--- Data shown ---
——

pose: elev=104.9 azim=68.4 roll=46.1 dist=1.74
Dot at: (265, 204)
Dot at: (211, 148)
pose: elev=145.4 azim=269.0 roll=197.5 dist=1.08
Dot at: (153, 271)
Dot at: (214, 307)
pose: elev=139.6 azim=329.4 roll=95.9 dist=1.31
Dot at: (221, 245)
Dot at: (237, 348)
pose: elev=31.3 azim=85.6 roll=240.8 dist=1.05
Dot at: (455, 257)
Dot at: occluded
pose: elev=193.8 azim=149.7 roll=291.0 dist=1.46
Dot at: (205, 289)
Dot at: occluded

——

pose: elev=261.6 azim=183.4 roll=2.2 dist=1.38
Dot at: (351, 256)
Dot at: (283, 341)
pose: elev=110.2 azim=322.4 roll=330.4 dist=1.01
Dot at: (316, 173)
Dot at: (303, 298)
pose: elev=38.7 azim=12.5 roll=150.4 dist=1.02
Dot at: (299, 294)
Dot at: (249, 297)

——

--- Task instructions ---
Report each line of the data above that contains the string "roll", matching letter case exactly.

--- Complete answer ---
pose: elev=104.9 azim=68.4 roll=46.1 dist=1.74
pose: elev=145.4 azim=269.0 roll=197.5 dist=1.08
pose: elev=139.6 azim=329.4 roll=95.9 dist=1.31
pose: elev=31.3 azim=85.6 roll=240.8 dist=1.05
pose: elev=193.8 azim=149.7 roll=291.0 dist=1.46
pose: elev=261.6 azim=183.4 roll=2.2 dist=1.38
pose: elev=110.2 azim=322.4 roll=330.4 dist=1.01
pose: elev=38.7 azim=12.5 roll=150.4 dist=1.02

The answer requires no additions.